WHAT YOU SHOULD DO: Everything in the data gets repeated exactly, except for the pictures.

INFORMATION SUPPLIED:
- - -

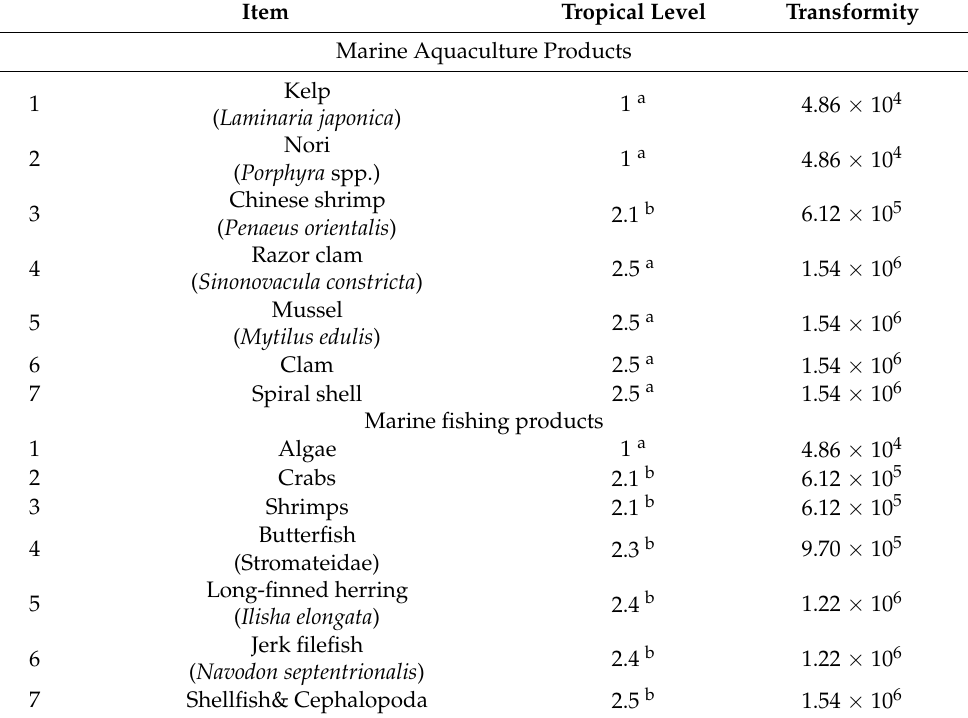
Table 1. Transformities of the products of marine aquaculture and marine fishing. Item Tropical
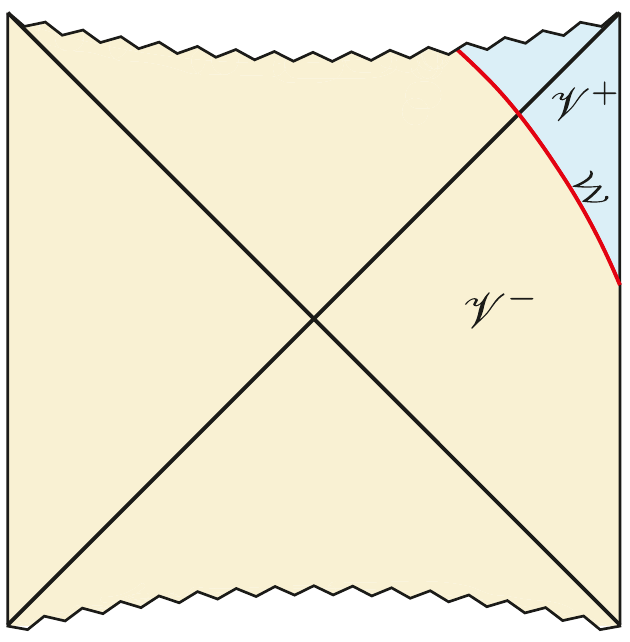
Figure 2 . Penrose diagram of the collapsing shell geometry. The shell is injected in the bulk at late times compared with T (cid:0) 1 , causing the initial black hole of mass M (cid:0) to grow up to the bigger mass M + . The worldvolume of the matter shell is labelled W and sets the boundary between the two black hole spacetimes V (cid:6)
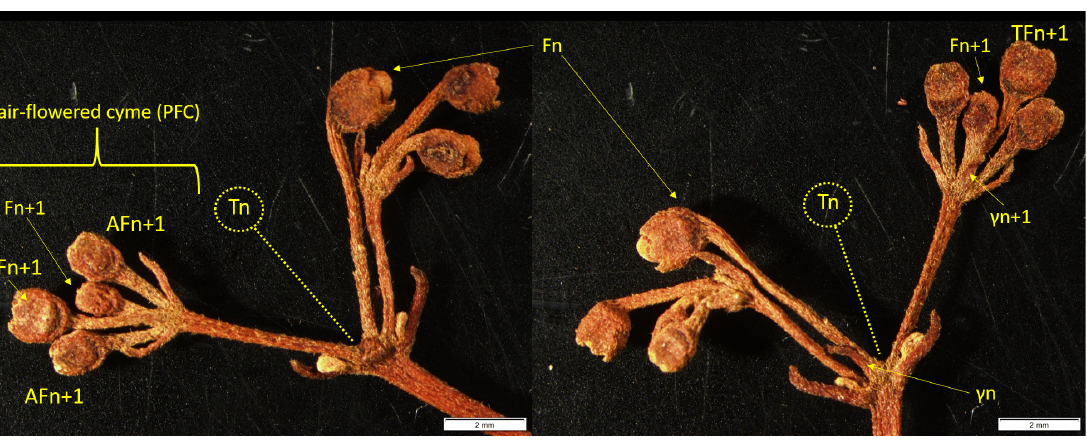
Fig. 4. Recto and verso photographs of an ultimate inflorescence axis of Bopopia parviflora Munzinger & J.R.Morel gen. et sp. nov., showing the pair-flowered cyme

- - -

RESPONSE AREA:
Table 1. Transformities of the products of marine aquaculture and marine fishing. Item Tropical
Figure 2 . Penrose diagram of the collapsing shell geometry. The shell is injected in the bulk at late times compared with T (cid:0) 1 , causing the initial black hole of mass M (cid:0) to grow up to the bigger mass M + . The worldvolume of the matter shell is labelled W and sets the boundary between the two black hole spacetimes V (cid:6)
Fig. 4. Recto and verso photographs of an ultimate inflorescence axis of Bopopia parviflora Munzinger & J.R.Morel gen. et sp. nov., showing the pair-flowered cyme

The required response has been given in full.